Provided information below:
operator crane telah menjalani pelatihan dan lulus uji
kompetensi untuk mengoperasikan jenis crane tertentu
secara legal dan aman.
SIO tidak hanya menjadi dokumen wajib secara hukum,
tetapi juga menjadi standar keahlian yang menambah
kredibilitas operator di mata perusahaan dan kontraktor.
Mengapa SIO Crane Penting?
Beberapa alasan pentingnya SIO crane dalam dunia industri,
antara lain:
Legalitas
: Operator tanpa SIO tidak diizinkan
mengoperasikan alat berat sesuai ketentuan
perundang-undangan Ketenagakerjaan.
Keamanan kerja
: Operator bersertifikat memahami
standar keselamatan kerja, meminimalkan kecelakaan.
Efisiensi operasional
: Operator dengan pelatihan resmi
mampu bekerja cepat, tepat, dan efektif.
End of Provided information.
Provided information below:
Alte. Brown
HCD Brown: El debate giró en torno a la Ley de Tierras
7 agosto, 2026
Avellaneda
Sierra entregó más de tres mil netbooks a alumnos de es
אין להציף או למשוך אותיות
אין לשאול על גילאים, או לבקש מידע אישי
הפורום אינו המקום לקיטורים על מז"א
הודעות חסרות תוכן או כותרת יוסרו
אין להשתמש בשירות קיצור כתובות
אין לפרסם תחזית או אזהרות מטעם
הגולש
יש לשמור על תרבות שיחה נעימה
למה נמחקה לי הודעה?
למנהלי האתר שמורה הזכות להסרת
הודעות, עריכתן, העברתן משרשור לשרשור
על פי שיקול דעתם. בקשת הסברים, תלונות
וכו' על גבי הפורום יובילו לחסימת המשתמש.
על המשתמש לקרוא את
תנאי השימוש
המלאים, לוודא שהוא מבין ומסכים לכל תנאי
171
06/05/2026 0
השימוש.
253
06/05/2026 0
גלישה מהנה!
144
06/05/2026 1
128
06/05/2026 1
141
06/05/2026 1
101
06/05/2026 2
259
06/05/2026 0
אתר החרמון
End of Provided information.
Your instructions –
In which lines of the records does the word "secara" appear? Copy each of them.

Solution for this exercise –
secara legal dan aman.
SIO tidak hanya menjadi dokumen wajib secara hukum,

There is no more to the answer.